Now, we will access https://www.gramedia.com/categories/buku for this lesson. Before we go further, we need to understand how to access the url in Python. To do it, we use requests library.

In [1]:
import requests
page = requests.get("https://www.gramedia.com/categories/buku")
page

<Response [200]>

If you see the output is <Response [200]>, then you are success to access the url. "200" refers to HTTP status codes. You can read https://id.wikipedia.org/wiki/Daftar_kode_status_HTTP for further explaination.

Now, you can check the HTML content of the page in Python.
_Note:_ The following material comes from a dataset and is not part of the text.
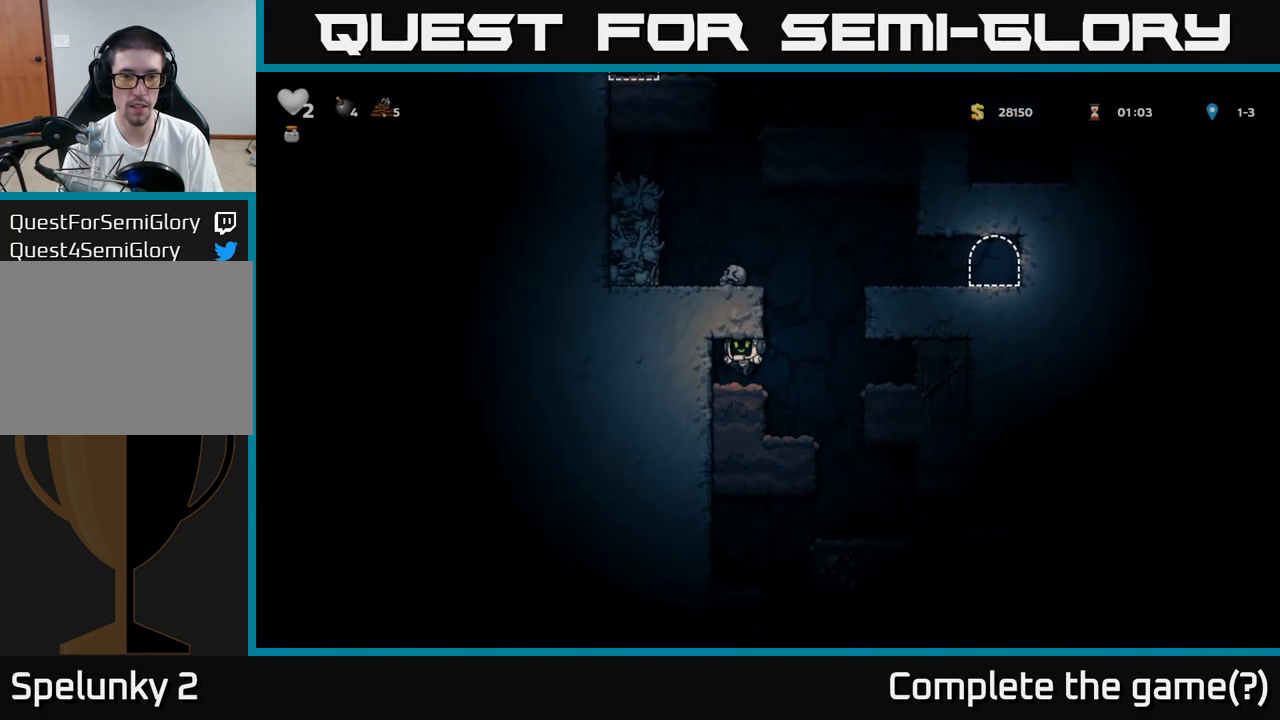
{"dt_ms": 1000, "buttons": [], "left_stick": "right"}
However, you can also check it on your browser by right click and choose Inspect element to ease your understanding od the web structure.

Above is the HTML structure that Python successfully access. We need to parsing the structure using Beautifulsoup to make it clear and accessible to scrape.

In [2]:
from bs4 import BeautifulSoup
from selenium import webdriver
driver = webdriver.Chrome('chromedriver')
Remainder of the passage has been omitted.